The world of investing has been lit in conflagration over the last few days by a previously little-known company called GameStop Corp (NYSE: GME). If you want to know why, just look at a 6-month chart of the GameStop stock price.
Six months ago, GameStop stock was worth around US$4.
A month ago, it was a US$19 stock.
Last Friday, GameStop shares were trading at a healthy US$42.50.
And last night, GameStop stock hit an all-time high of US$483 a share. That’s a return of more than 1,000% in just a week, almost 2,400% in a month, and… wait for it… 11,800% over six months.
So now you know.
According to reporting in the Australian Financial Review (AFR) today, here are four things you need to know about what has happened with this company.
1. GameStop rally was sparked by a short squeeze
A short squeeze occurs when short sellers have to close their short positions because of a rising share price. Normally, this all happens at once in a chain reaction and leads to a massive imbalance between buyers and sellers. And when an imbalance like that occurs, it can result in a rapid and enormous share price surge. We saw similar events occur with Tesla Inc (NASDAQ: TSLA) stock last year. But what’s happened with GameStop is a record-breaking one for the books.
2. ‘Amateur’ investors caused this one
This move is being put at the feet of the new generation of investors known as ‘Robinhood traders’, named after the popular United States free brokering service Robinhood. The growing clout of these traders, who are famously driven by a ravenous desire for quick, ‘casino-like’ wins over a long-term investing mindset, is proving to be a force to behold. This type of buying and selling often involves the trading of options, rather than shares themselves. Options can be used as a high-risk, high-reward bet on the potential movements of a share price.
3. Collective action proves powerful for GameStop
As we previously flagged, this wasn’t a move orchestrated on Wall Street. GameStop was targeted by a group of ‘Robinhood traders’ from the Reddit group WallStreetBets. These investors have figured out that if they move as a group, they have the power to manipulate the price of a company. GameStop was targeted because these investors noticed that a large number of this company’s shares were held in short positions.

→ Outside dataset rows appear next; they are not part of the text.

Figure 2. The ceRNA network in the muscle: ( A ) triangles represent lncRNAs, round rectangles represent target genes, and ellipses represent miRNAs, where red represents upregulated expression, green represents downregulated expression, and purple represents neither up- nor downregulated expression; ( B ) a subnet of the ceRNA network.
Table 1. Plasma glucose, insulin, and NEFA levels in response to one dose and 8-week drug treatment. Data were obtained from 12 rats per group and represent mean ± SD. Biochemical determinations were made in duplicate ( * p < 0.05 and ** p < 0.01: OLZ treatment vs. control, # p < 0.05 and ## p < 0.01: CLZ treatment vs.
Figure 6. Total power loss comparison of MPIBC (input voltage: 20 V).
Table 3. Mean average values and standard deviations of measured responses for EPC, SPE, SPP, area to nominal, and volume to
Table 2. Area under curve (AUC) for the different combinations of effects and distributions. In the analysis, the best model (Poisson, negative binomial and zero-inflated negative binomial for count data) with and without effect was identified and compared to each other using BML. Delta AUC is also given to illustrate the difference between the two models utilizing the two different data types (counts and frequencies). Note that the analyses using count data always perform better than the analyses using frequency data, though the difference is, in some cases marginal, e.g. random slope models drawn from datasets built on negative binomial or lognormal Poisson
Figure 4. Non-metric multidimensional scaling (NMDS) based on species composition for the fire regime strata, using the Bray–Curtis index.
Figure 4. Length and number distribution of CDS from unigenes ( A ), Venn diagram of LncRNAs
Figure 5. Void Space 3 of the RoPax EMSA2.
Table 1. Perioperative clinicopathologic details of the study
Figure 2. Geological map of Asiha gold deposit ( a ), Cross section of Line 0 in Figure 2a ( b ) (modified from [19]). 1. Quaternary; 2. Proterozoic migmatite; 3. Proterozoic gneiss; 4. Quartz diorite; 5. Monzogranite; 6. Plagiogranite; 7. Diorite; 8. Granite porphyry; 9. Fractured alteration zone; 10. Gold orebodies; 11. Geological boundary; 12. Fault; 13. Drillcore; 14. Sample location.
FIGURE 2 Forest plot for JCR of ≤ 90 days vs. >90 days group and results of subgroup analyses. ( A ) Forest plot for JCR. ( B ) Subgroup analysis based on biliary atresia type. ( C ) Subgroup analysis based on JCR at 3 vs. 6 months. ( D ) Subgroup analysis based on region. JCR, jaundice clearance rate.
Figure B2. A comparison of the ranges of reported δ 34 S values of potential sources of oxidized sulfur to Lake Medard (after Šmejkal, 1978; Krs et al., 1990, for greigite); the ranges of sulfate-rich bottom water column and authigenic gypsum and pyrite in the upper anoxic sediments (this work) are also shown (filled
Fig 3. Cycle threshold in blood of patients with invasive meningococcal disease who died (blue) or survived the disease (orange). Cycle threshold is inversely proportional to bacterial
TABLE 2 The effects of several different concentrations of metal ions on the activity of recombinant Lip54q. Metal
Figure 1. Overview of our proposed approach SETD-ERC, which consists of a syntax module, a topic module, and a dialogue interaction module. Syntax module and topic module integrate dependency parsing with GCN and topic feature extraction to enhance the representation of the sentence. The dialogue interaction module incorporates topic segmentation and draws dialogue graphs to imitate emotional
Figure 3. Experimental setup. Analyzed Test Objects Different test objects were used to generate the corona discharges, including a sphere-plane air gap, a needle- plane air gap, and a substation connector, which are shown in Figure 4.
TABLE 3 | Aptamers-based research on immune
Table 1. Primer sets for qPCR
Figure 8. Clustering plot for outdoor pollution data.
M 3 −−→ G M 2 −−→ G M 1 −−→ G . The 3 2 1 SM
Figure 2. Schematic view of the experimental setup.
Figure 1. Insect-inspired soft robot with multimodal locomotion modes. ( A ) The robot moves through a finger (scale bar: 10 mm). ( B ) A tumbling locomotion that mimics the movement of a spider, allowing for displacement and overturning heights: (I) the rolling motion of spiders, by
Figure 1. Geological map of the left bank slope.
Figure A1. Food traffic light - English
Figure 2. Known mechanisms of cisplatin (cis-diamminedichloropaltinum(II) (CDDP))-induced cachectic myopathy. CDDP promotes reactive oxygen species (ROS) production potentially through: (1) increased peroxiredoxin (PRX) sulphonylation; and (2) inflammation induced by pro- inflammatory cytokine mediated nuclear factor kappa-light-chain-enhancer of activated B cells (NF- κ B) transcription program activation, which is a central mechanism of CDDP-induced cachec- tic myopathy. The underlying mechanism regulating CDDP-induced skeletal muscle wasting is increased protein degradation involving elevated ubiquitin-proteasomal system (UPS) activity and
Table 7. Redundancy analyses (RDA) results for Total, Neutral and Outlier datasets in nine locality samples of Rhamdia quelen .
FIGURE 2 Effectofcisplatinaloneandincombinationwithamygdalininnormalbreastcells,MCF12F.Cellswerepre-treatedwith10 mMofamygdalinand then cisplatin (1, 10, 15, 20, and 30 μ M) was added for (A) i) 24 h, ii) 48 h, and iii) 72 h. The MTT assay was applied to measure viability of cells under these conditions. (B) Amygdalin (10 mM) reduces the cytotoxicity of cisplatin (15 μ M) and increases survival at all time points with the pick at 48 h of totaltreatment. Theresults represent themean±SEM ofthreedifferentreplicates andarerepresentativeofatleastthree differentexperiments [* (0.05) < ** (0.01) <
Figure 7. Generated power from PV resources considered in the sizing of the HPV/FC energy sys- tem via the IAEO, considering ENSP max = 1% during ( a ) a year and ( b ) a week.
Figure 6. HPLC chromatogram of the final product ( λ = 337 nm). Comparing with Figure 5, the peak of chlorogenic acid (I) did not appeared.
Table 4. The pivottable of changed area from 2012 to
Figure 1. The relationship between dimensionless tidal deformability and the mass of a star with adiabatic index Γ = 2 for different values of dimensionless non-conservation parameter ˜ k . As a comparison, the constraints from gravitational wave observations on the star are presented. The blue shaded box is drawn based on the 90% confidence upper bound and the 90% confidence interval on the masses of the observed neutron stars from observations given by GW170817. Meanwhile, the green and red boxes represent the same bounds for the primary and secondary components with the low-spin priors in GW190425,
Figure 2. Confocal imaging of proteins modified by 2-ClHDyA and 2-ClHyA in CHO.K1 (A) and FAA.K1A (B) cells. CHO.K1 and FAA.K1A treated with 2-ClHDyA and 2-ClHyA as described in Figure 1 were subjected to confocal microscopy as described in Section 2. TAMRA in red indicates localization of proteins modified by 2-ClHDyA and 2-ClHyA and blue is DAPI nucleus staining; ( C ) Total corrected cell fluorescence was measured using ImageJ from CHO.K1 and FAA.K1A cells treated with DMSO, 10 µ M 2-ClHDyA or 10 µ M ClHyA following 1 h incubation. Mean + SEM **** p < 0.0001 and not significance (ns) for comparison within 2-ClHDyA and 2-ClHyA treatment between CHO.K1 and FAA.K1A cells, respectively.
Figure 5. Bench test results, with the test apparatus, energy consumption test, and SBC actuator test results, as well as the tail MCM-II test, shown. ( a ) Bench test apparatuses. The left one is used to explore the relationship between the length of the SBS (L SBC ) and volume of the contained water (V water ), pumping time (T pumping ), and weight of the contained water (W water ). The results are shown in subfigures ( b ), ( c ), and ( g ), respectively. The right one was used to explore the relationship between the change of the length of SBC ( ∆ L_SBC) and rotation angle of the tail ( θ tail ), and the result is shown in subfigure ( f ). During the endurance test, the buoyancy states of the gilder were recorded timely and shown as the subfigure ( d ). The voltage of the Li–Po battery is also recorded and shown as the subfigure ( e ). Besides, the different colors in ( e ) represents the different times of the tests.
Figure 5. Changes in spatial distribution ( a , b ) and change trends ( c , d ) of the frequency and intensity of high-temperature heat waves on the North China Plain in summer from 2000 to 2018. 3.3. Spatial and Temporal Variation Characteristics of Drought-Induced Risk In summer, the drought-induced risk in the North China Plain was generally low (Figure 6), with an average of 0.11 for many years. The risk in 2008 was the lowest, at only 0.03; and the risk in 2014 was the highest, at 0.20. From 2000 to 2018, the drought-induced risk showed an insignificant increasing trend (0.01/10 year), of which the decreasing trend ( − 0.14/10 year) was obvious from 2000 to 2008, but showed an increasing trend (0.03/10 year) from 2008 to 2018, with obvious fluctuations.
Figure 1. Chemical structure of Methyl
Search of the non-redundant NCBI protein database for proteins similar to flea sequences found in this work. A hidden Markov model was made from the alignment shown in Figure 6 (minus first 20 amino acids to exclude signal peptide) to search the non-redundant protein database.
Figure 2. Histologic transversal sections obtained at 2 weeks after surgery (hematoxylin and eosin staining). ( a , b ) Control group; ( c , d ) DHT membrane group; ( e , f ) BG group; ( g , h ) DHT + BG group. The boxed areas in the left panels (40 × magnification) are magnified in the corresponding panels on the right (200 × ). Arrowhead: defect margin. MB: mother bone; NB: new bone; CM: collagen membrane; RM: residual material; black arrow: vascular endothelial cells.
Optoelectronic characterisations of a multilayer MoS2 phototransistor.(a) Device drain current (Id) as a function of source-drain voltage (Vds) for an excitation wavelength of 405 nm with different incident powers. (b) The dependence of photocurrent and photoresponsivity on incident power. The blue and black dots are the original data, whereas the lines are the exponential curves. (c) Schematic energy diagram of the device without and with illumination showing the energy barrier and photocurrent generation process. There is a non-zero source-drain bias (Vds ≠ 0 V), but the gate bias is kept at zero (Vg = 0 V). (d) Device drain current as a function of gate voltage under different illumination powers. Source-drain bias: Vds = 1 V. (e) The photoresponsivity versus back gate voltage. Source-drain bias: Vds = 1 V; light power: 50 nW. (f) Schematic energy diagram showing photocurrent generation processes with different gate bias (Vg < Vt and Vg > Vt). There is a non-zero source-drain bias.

Someone surmised (accurately as it turns out) that if there was enough buying pressure, it would cause a short-squeeze. And that’s exactly what happened. Then, add an army of other traders trying to jump on the bandwagon, and you can start to see how this incredible share price surge unfolded.
4. When does this end?
Like all ‘bubble’ events in history, this one is set to reward a few lucky investors handsomely at the expense of the many. The AFR report notes that Robinhood and other traders have now placed trading restrictions on GameStop and other stocks that have been targeted in a similar manner. The report also posits that these actions hurt the entire share market by introducing massive pricing distortions that affect the broad flow of capital.
GameStop stock closed at US$193.60 this morning (our time), already down ~60% from the highs we saw earlier in the trading day. But then again, it was up another 61% to US$312 in after-hours trading. Who knows when the madness will end!